start Dataset entries

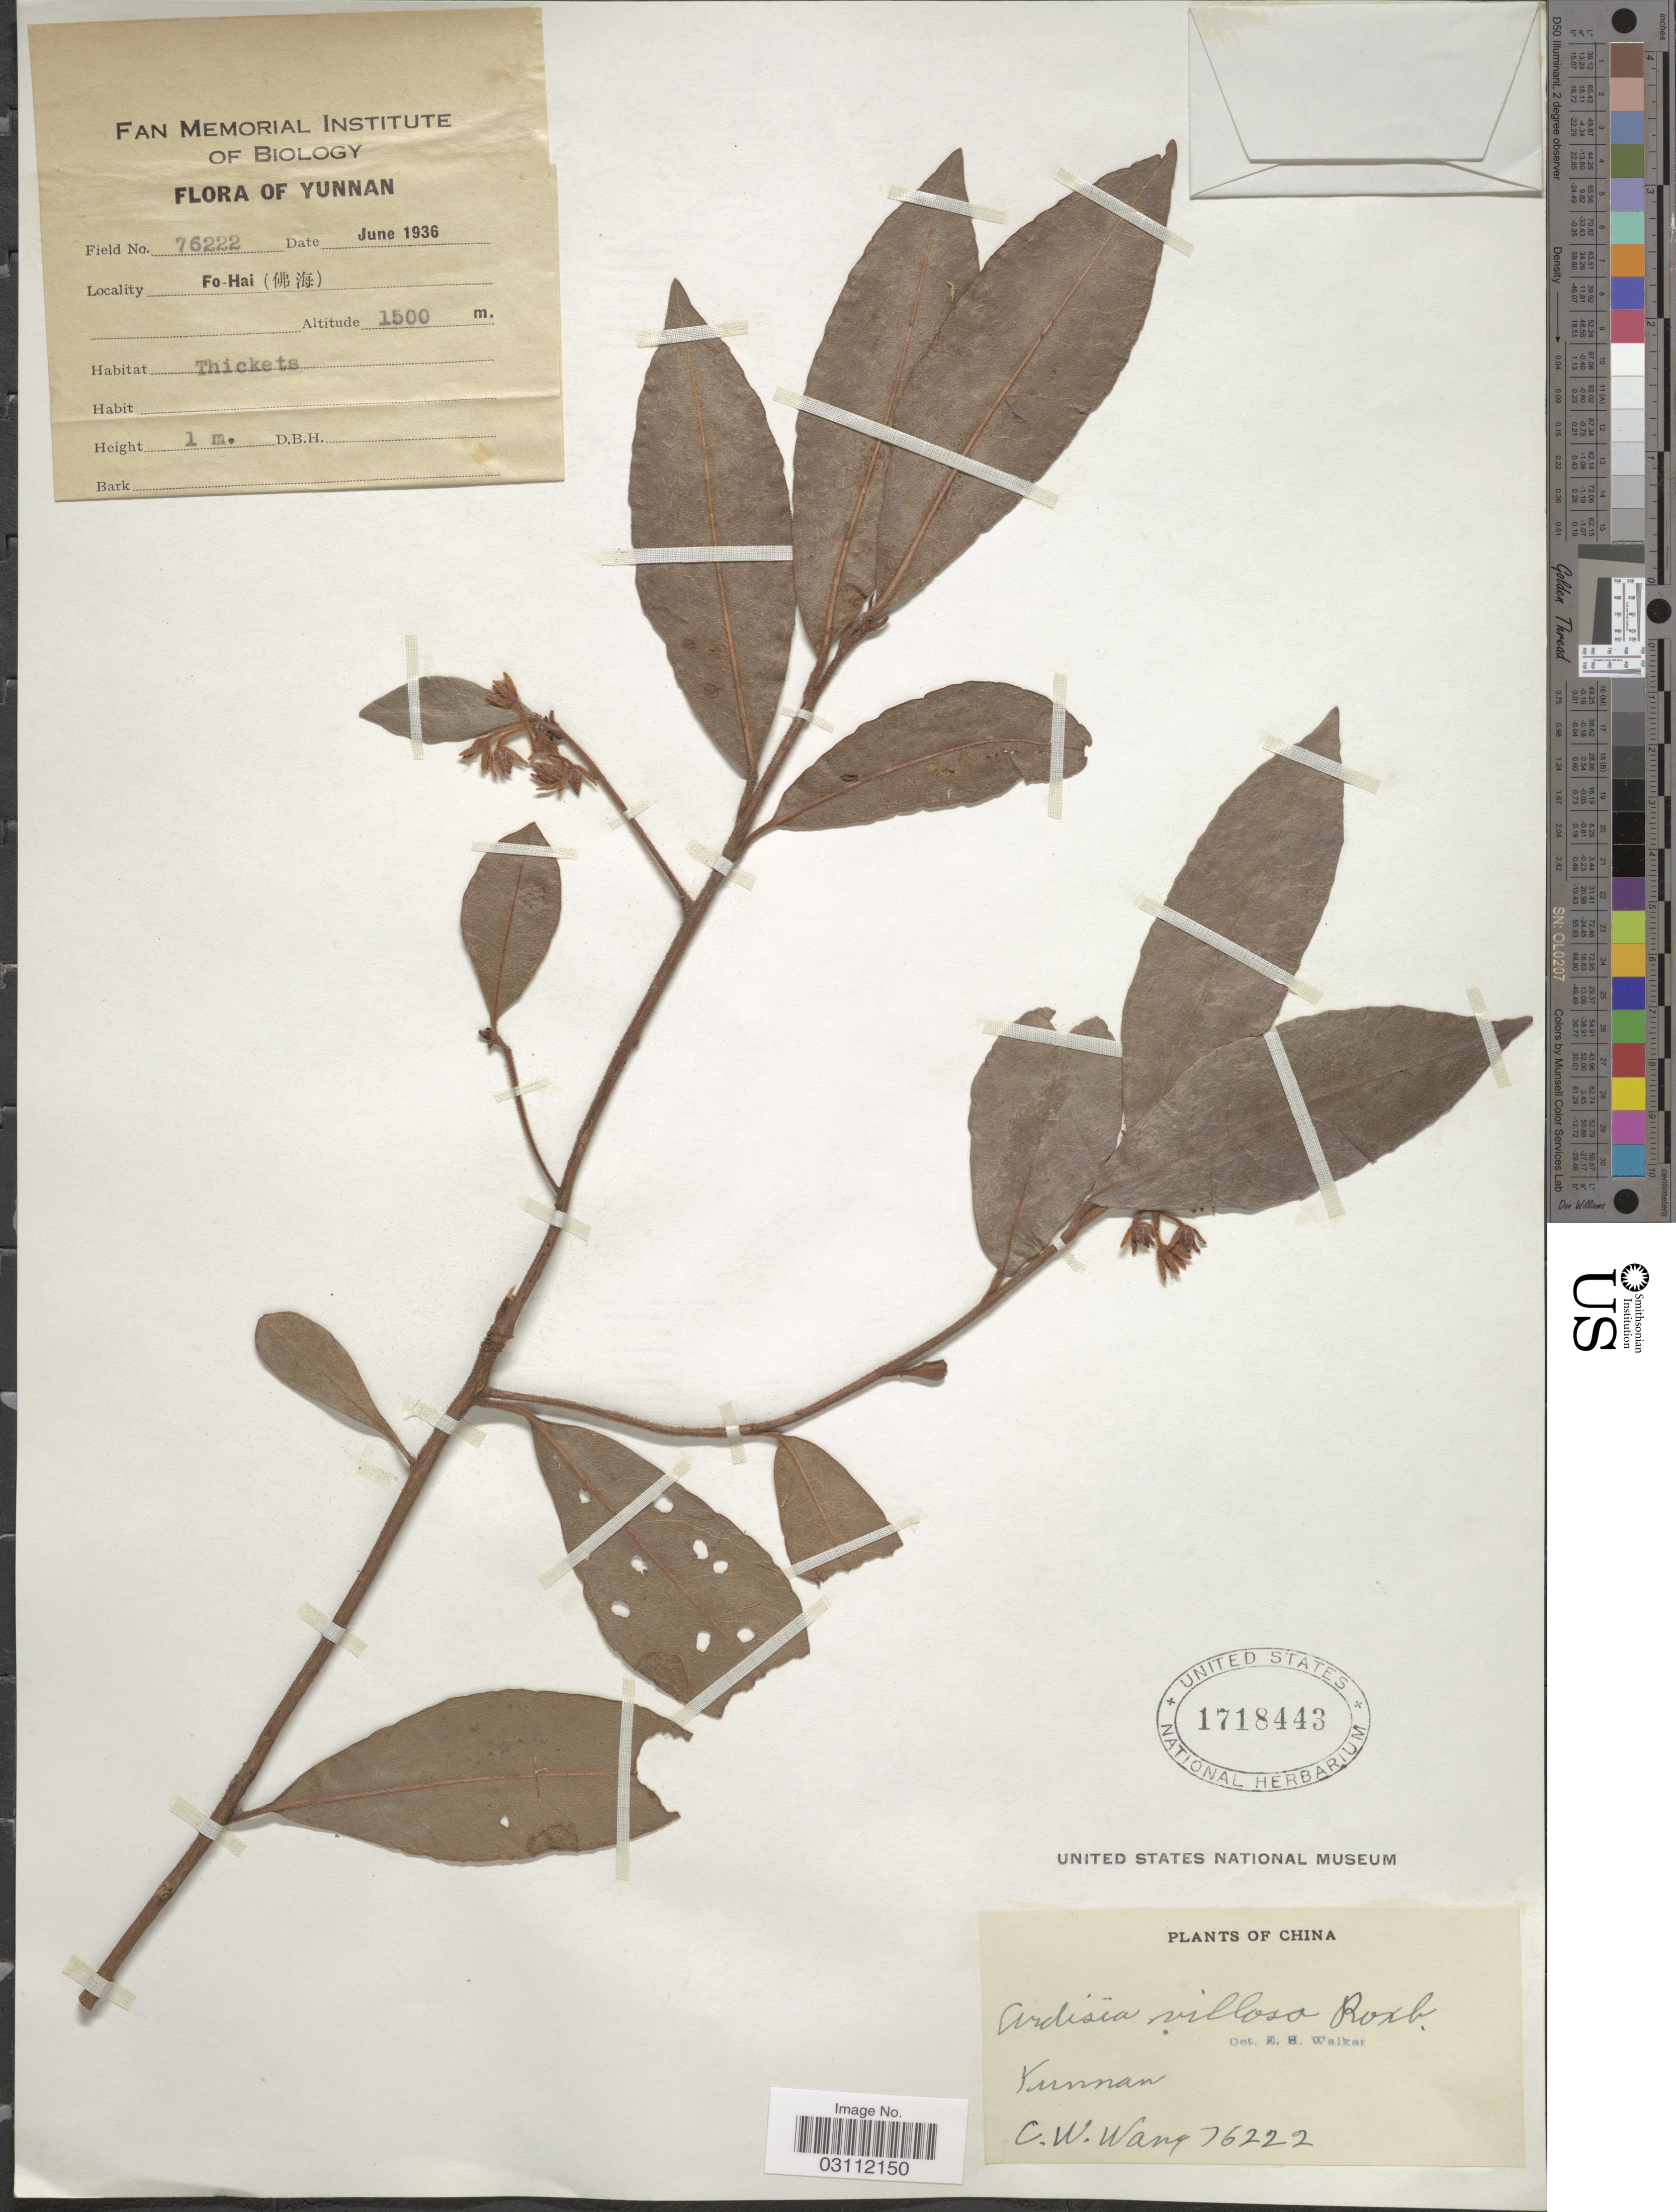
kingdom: Plantae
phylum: Tracheophyta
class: Magnoliopsida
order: Ericales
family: Primulaceae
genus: Ardisia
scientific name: Ardisia villosa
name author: Roxb.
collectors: C. W. Wang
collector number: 76222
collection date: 1936-06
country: China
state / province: Yunnan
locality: Yunnan, Fo-Hai.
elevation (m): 1500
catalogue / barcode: US 1718443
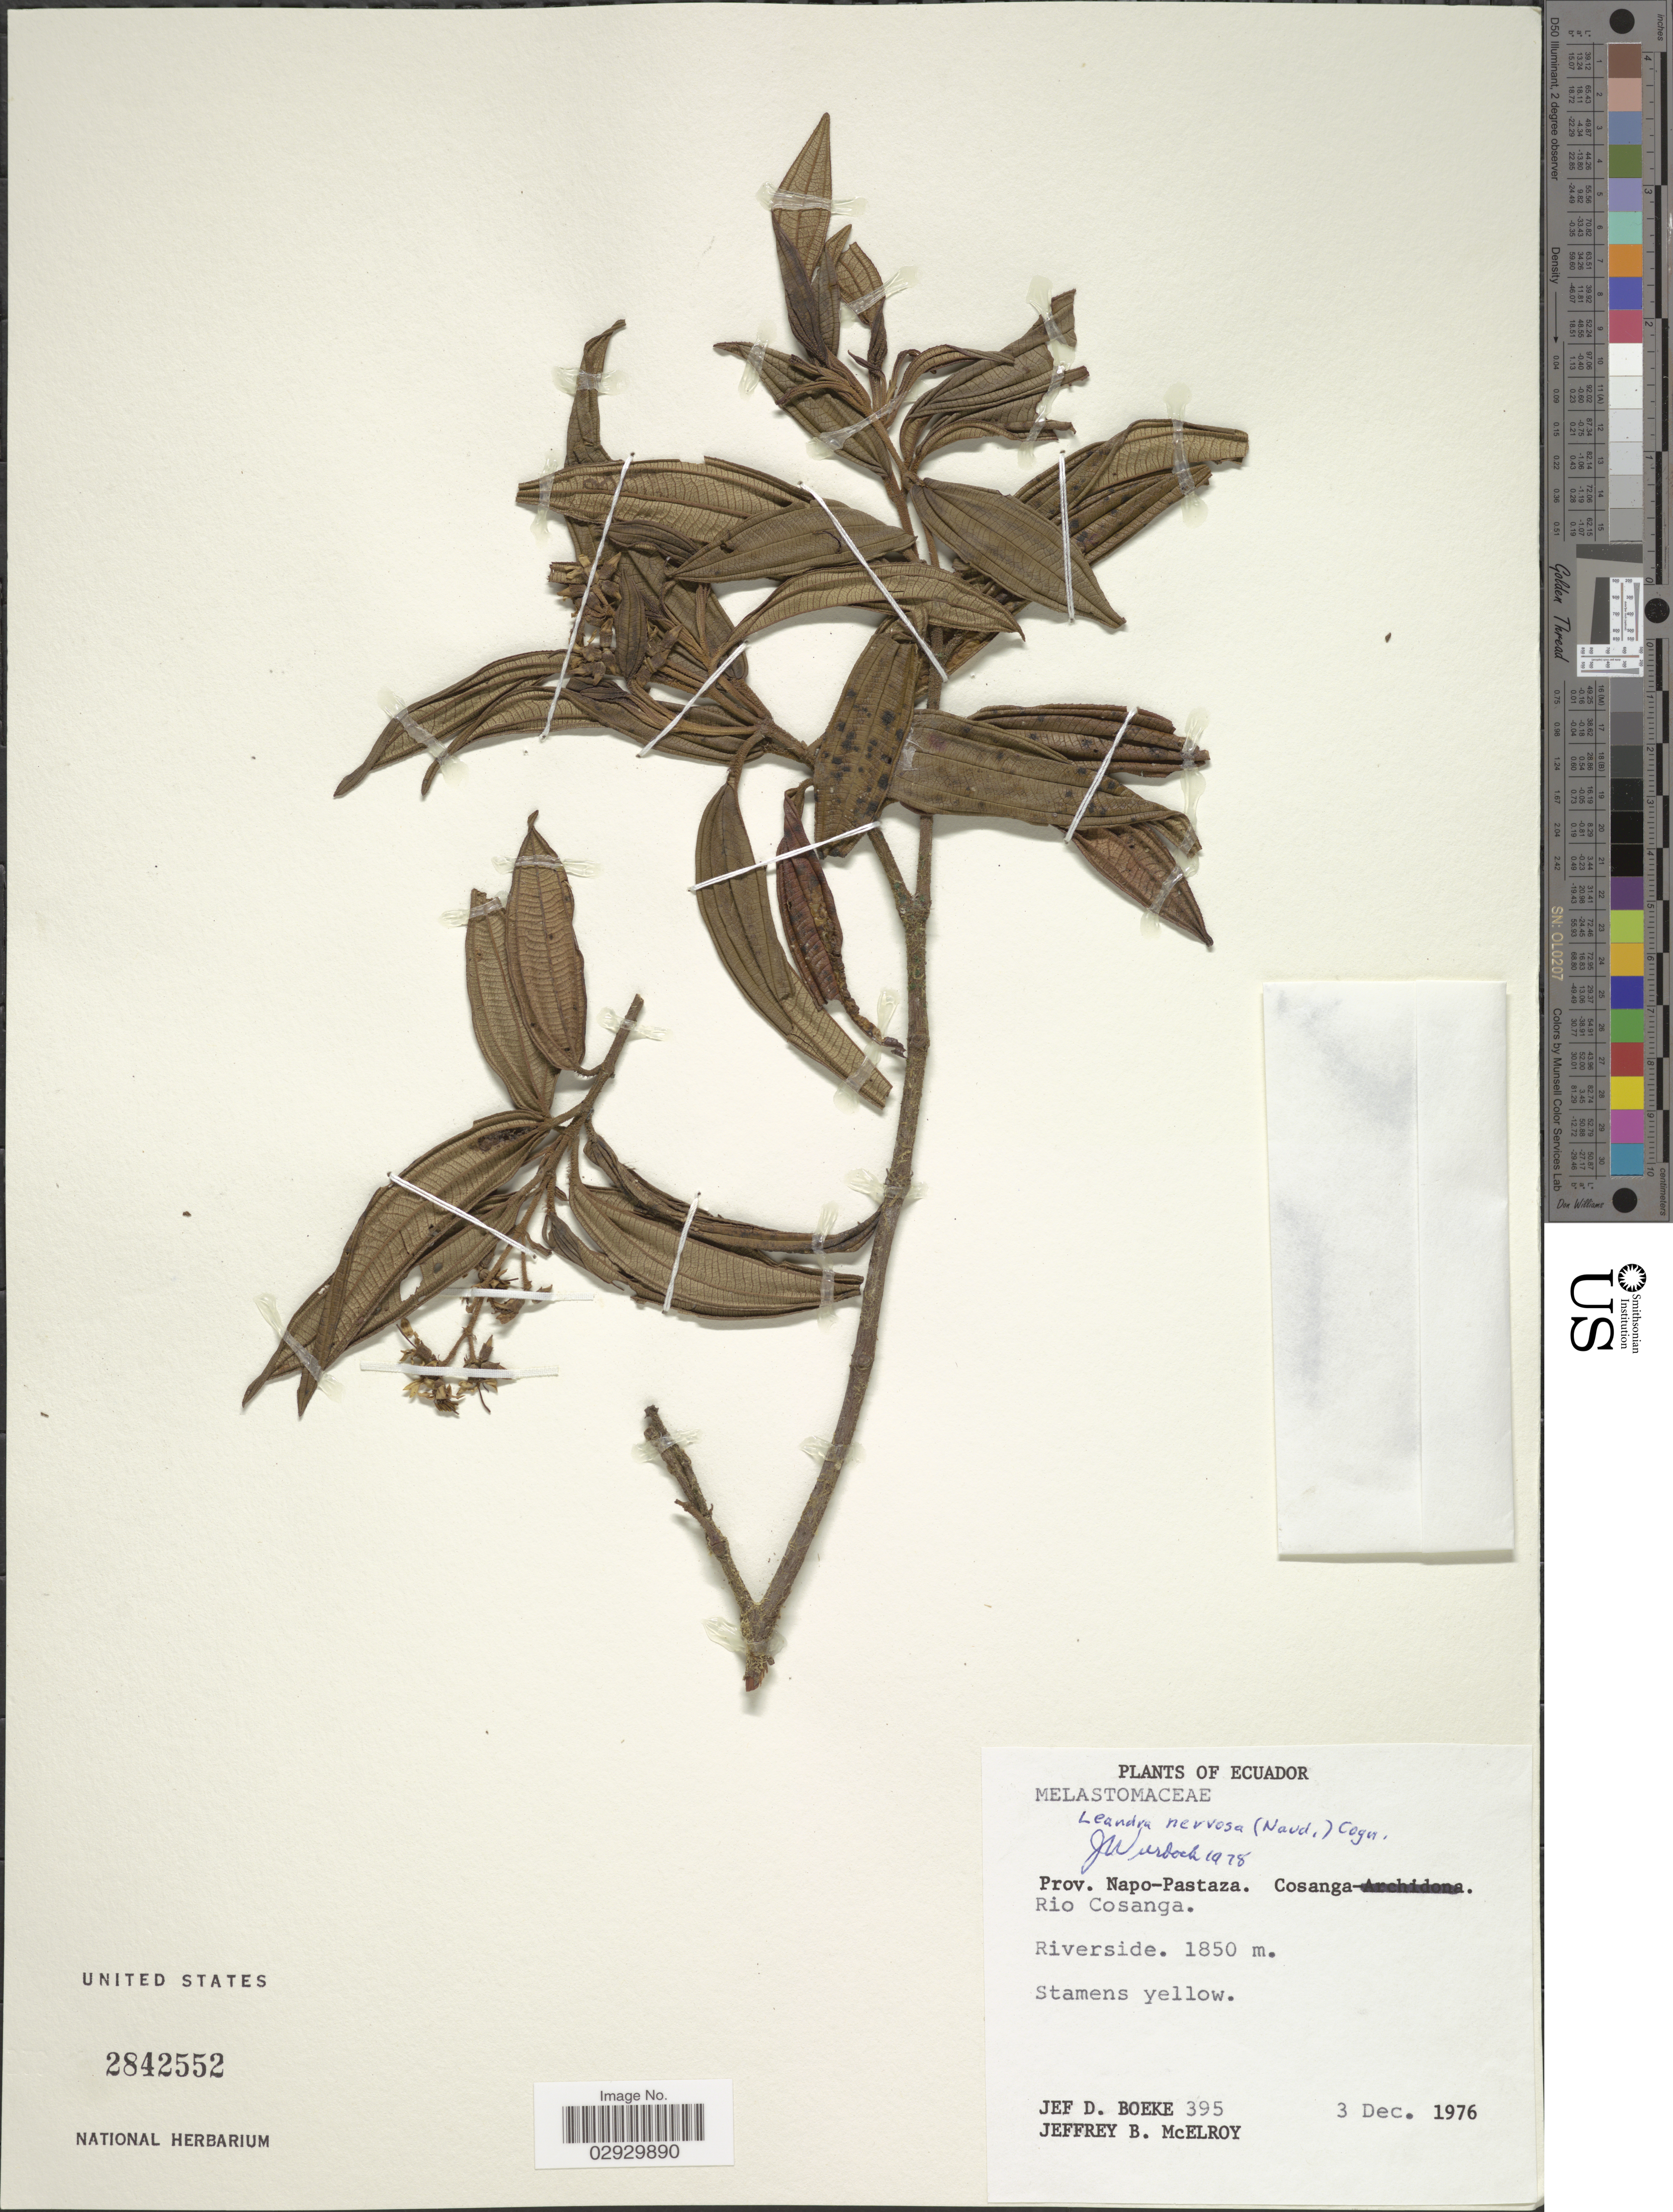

end Dataset entries

Task prompt: Repeat every line of the listing above word for word, leaving out the pictures.

Result for this task:
kingdom: Plantae
phylum: Tracheophyta
class: Magnoliopsida
order: Ericales
family: Primulaceae
genus: Ardisia
scientific name: Ardisia villosa
name author: Roxb.
collectors: C. W. Wang
collector number: 76222
collection date: 1936-06
country: China
state / province: Yunnan
locality: Yunnan, Fo-Hai.
elevation (m): 1500
catalogue / barcode: US 1718443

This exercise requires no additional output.